Best advice? I’ve received lots of career advice, but I love what Malcolm Gladwell says in his book Outliers about the 10,000-hour rule. He says that if you give your heart to something and do it consistently and work very hard at it, in 10,000 hours, about seven years, you’ll become an expert at it. I’ve found that the emphasis should be on “giving all your heart and effort” because there are people, especially the youth, who want things easy, but it is never that way.

The career advice I’d give is know where your natural strengths are and then up your game in that area. In my case, there’s something that books do for me. Many years ago, even when I didn’t have money, I’d go to the bookshop to just be around books; I’d feel right at home. I was also good in languages in school. A career that involved working with words made sense.

I’m currently reading Blue Nights by Joan Didion. It’s a memoir about her adopted child who died, where Didion relieves the experience from the time she picked her from the hospital to the time she died.

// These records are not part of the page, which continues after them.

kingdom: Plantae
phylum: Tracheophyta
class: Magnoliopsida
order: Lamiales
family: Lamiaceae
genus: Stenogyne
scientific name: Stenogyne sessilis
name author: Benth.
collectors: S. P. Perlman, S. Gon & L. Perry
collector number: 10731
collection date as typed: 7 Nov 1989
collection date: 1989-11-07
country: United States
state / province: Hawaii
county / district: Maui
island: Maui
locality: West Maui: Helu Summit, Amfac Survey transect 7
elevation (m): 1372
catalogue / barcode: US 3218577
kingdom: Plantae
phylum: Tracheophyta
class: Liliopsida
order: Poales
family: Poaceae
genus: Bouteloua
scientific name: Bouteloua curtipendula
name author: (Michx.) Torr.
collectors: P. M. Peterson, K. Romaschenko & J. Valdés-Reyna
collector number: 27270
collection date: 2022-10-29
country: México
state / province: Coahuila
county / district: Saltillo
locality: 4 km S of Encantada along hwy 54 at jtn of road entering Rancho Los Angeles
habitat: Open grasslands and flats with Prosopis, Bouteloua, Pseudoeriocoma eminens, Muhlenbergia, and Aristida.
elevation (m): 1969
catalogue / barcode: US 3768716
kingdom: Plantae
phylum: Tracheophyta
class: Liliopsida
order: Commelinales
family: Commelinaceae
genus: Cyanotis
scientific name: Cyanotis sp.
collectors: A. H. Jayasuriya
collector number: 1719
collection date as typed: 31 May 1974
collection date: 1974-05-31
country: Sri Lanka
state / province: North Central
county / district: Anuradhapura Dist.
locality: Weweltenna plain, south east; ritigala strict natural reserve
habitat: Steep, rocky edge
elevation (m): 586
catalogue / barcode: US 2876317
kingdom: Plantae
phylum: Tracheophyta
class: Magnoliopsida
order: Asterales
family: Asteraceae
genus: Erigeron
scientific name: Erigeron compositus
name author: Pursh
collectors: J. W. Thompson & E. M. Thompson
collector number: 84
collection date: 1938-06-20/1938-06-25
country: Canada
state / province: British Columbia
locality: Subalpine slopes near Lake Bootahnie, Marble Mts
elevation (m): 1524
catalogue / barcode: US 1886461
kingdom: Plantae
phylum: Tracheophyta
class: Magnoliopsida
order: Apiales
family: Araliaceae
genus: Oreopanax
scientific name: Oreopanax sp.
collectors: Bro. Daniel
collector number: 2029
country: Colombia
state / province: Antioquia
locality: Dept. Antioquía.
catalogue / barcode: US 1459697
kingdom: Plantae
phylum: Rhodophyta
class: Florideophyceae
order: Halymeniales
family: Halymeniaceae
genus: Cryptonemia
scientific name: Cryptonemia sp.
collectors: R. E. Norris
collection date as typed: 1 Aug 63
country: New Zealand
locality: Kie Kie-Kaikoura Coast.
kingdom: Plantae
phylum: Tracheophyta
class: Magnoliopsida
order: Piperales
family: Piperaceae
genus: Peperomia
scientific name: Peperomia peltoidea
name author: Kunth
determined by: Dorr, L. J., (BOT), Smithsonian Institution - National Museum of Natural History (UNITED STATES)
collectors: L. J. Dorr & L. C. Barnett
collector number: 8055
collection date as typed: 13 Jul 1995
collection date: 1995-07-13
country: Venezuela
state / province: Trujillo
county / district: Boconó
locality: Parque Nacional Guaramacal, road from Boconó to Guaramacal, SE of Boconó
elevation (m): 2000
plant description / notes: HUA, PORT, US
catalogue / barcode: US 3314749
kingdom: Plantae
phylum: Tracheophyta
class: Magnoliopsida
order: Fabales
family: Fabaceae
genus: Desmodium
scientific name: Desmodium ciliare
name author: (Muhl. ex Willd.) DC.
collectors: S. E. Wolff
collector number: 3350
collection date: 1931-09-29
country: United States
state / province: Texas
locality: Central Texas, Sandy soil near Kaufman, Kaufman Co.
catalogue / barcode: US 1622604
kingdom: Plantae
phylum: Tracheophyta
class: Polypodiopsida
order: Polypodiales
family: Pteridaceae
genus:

It is a very moving memoir.

The last great thing I watched was Designated Survivor – a low-level cabinet member is promoted to president and there’s no easy way out to the challenges thrown at him. I could relate to that – unscripted challenges being thrown at you and you have to find a way out.  

The last great thing I listened to was the Audible audio edition of the book Mastery by Robert Green. It’s about great historical figures and how they became masters.

Life is not a straight line. I look at my life and can’t believe that I was once a watchman. I worked as a watchman after high school, having scored an A minus, trying to make ends meets. That taught me humility. And also, no situation is permanent. There’s nothing you can’t get out of.

John Mwazemba, General Manager at Oxford University Press East Africa.